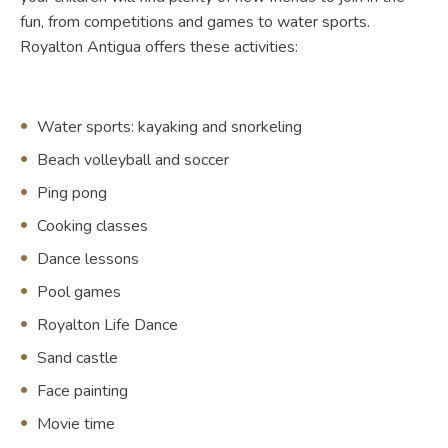
fun, from competitions and games to water sports.
Royalton Antigua offers these activities:
Water sports: kayaking and snorkeling
Beach volleyball and soccer
Ping pong
Cooking classes
Dance lessons
Pool games
Royalton Life Dance
Sand castle
Face painting
Movie time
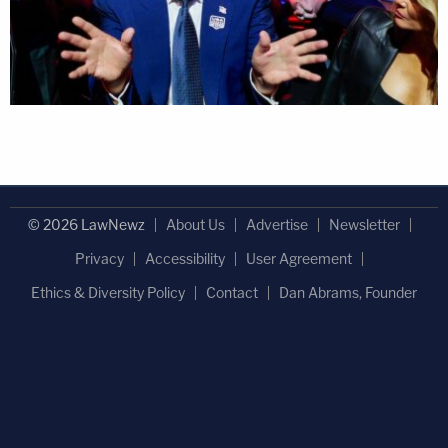
© 2026 LawNewz
About Us
Advertise
Newsletter
Privacy
Accessibility
User Agreement
Ethics & Diversity Policy
Contact
Dan Abrams, Founder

→ Task: Reproduce the text of both items word for word, line by line, leaving out the pictures.

→ Answer to the problem:
fun, from competitions and games to water sports.
Royalton Antigua offers these activities:
Water sports: kayaking and snorkeling
Beach volleyball and soccer
Ping pong
Cooking classes
Dance lessons
Pool games
Royalton Life Dance
Sand castle
Face painting
Movie time
© 2026 LawNewz
About Us
Advertise
Newsletter
Privacy
Accessibility
User Agreement
Ethics & Diversity Policy
Contact
Dan Abrams, Founder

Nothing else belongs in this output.